Task prompt:
Please repeat each of the entries below verbatim, keeping every character and line break unchanged.

::: Excerpted data

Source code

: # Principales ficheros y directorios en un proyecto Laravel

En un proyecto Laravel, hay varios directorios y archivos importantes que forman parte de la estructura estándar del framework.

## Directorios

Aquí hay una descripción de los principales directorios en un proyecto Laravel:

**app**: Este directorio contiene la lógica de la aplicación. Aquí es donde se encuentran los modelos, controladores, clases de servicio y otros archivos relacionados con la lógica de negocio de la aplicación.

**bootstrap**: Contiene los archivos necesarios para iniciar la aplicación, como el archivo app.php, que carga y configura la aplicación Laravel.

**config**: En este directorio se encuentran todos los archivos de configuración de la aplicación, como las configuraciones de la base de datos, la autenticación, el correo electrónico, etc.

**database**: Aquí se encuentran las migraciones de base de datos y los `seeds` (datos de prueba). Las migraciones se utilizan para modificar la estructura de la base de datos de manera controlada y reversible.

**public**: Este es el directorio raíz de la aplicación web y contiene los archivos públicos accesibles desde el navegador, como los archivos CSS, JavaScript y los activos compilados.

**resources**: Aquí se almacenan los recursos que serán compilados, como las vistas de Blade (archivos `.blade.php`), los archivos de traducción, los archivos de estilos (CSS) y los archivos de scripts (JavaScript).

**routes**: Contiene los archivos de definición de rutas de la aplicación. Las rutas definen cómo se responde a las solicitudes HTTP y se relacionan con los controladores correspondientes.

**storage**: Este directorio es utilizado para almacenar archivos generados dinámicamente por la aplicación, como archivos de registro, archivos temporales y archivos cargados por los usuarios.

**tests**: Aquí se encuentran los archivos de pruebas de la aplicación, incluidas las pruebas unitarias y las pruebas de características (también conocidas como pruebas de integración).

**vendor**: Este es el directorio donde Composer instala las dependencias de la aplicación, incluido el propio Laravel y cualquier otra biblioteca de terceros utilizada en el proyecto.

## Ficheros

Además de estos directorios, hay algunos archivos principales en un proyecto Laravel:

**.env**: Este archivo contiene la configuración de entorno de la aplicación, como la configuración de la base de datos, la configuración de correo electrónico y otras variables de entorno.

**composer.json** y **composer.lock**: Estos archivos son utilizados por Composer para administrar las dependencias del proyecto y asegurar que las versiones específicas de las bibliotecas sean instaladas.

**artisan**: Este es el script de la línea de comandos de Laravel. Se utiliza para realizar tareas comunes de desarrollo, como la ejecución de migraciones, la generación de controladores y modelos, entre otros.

::::::

Exercise answer:
Source code

: # Principales ficheros y directorios en un proyecto Laravel

En un proyecto Laravel, hay varios directorios y archivos importantes que forman parte de la estructura estándar del framework.

## Directorios

Aquí hay una descripción de los principales directorios en un proyecto Laravel:

**app**: Este directorio contiene la lógica de la aplicación. Aquí es donde se encuentran los modelos, controladores, clases de servicio y otros archivos relacionados con la lógica de negocio de la aplicación.

**bootstrap**: Contiene los archivos necesarios para iniciar la aplicación, como el archivo app.php, que carga y configura la aplicación Laravel.

**config**: En este directorio se encuentran todos los archivos de configuración de la aplicación, como las configuraciones de la base de datos, la autenticación, el correo electrónico, etc.

**database**: Aquí se encuentran las migraciones de base de datos y los `seeds` (datos de prueba). Las migraciones se utilizan para modificar la estructura de la base de datos de manera controlada y reversible.

**public**: Este es el directorio raíz de la aplicación web y contiene los archivos públicos accesibles desde el navegador, como los archivos CSS, JavaScript y los activos compilados.

**resources**: Aquí se almacenan los recursos que serán compilados, como las vistas de Blade (archivos `.blade.php`), los archivos de traducción, los archivos de estilos (CSS) y los archivos de scripts (JavaScript).

**routes**: Contiene los archivos de definición de rutas de la aplicación. Las rutas definen cómo se responde a las solicitudes HTTP y se relacionan con los controladores correspondientes.

**storage**: Este directorio es utilizado para almacenar archivos generados dinámicamente por la aplicación, como archivos de registro, archivos temporales y archivos cargados por los usuarios.

**tests**: Aquí se encuentran los archivos de pruebas de la aplicación, incluidas las pruebas unitarias y las pruebas de características (también conocidas como pruebas de integración).

**vendor**: Este es el directorio donde Composer instala las dependencias de la aplicación, incluido el propio Laravel y cualquier otra biblioteca de terceros utilizada en el proyecto.

## Ficheros

Además de estos directorios, hay algunos archivos principales en un proyecto Laravel:

**.env**: Este archivo contiene la configuración de entorno de la aplicación, como la configuración de la base de datos, la configuración de correo electrónico y otras variables de entorno.

**composer.json** y **composer.lock**: Estos archivos son utilizados por Composer para administrar las dependencias del proyecto y asegurar que las versiones específicas de las bibliotecas sean instaladas.

**artisan**: Este es el script de la línea de comandos de Laravel. Se utiliza para realizar tareas comunes de desarrollo, como la ejecución de migraciones, la generación de controladores y modelos, entre otros.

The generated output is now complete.